そこに愛はあったか?
高校3年生のころ、好きな女の子がいました。
かれこれ30年前ですか。うっわ。
当時の私は女性と話せなかったのです。過去のトラウマとかじゃないですよ。恥ずかしいし、無視されたり冷たくあしらわれたらどうしようとウジウジして一歩を踏みだせなかったんです。
(もしも僕がキムタクのような超絶イケメンだったらよかったのに)
朝起きて鏡を見て、自分の顔にガッカリしながらそんなことばかり考えていました。
好きな子は朝登校するのが早いんです。毎朝8時7分に教室に入ってくる。それをたまたま知った私は待ち伏せします。
「なんとか1対1でお話しできるチャンスを!」と思い、8時7分に合わせて登校を始めました。その子は友だちとわいわいするようなタイプではなく大人しい感じだったんです。
でも、
あいさつが、
できない。
「おはよう!」のひとことがどうしても言えない。「お」が口から出ない。今思うと教室に2人しかいないのにあいさつもしゃべりもしないのは不自然すぎですね。逆に怖いよ。
数カ月がたち、なんとか「おはよう!」は言えるようになりました。ところがそれ以上の会話ができないんです。
変な男だと思われたらどうしよう……。
ウザイとか思われたらどうしよう……。
好きなのがバレて「うーわ、ヤスに好かれたって」とか気持ち悪がられたらどうしよう……。
ウジモジしながら時は流れ、結局その子とは言葉を交わさないまま、3月の卒業式を迎えました。
最後のホームルーム。教室で先生から卒業文集が配られます。卒業生みんなが自分自身のことを書いた作文です。私はまっさきに好きな子のページを開きました。
衝撃です。
ありえない文が書いてありました。
他の同級生は1ページぎっしりに友だちとの思い出や学校行事の話を書いている。なのにその子はたった一文しか書いていなかったんです。「ヤスが好きでした」……いやいや、まさか。想像すらしていなかった一文でした。
「あまり楽しくない高校生活でした。」
衝撃でした。
そしてとても後悔しました。
……しまった。
しまったー!!!!!!!!
卒業文集なのに、こんなことを書くなんて。絶対に先生から「本当にこれでいいの?」と言われたはずなんだ。なのに書いた。この子は高校生活がどれほどつまらなかったんだろう。
どうして私は声をかけなかったんだ。もし私が勇気をだして声をかけていれば、恋人になれなくても友だちにはなれたかもしれない。二人で「学校つまんないよねー」なんてバカ話をしながら楽しませたかもしれない。あの子が少しでも笑顔になれたかもしれない。かもしれない。かもしれない。かもしれない……。しまった。やってしまった。
私は反省はしますけど後悔はしないように生きたいんです。
でもこの時ばかりは、めちゃくちゃ後悔しました。その子を私が好きだと知っているオタク友だちが「ヤス、これ……」とその女の子の文集ページを見せにきてもまったくの上の空でした。なんて返事したか覚えてません。

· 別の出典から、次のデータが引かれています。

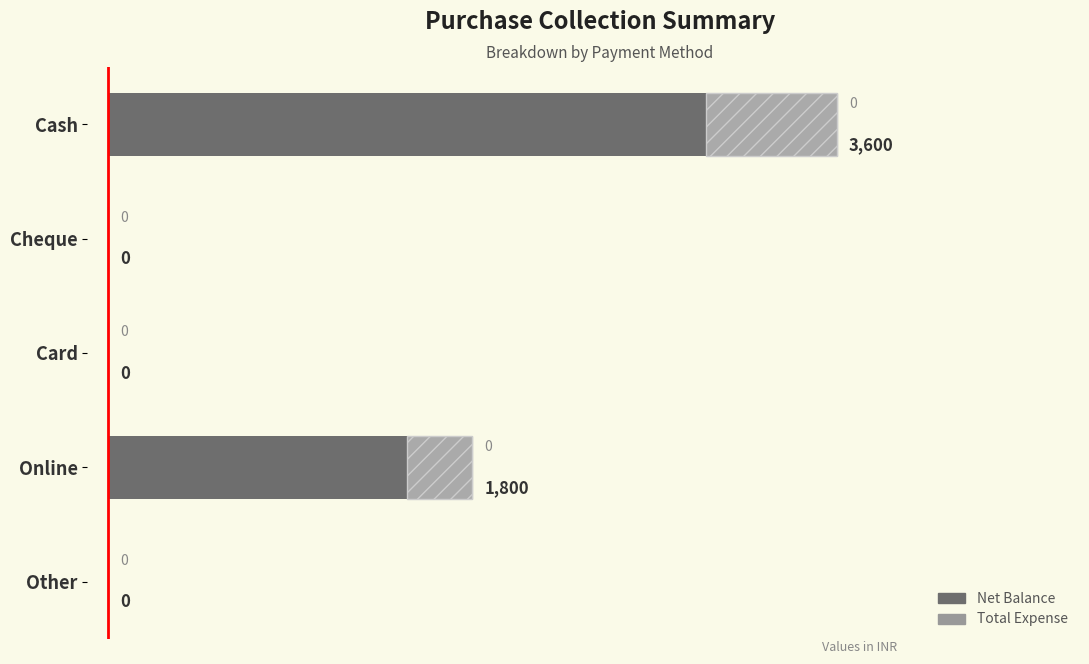

Which series has the widest spread of values?

Net Balance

家に帰りお母さんが作ってくれたお昼ごはんのあったかーい味噌汁の豆腐さえ、胃にもたれて吐くほどショックでした。
私はずっと、自分しか見ていなかったんです。
行動したら嫌われるかも。キモがられるかも。ウザがられるかも。なんて思うのは「自分が傷つきたくない」から。相手を楽しませる、愛するのなら、自分だけを見ていてどうするんだ。
この日を境に、私の行動は変わりました。
目の前の人を笑わせる。自分が相手からどう思われようが、出会った人をとことん楽しませる。できるかどうかはわからない。すべるかもしれない。でも、やるだけやってみる。
もう二度と、好きな人に悲しい思いはさせたくないから。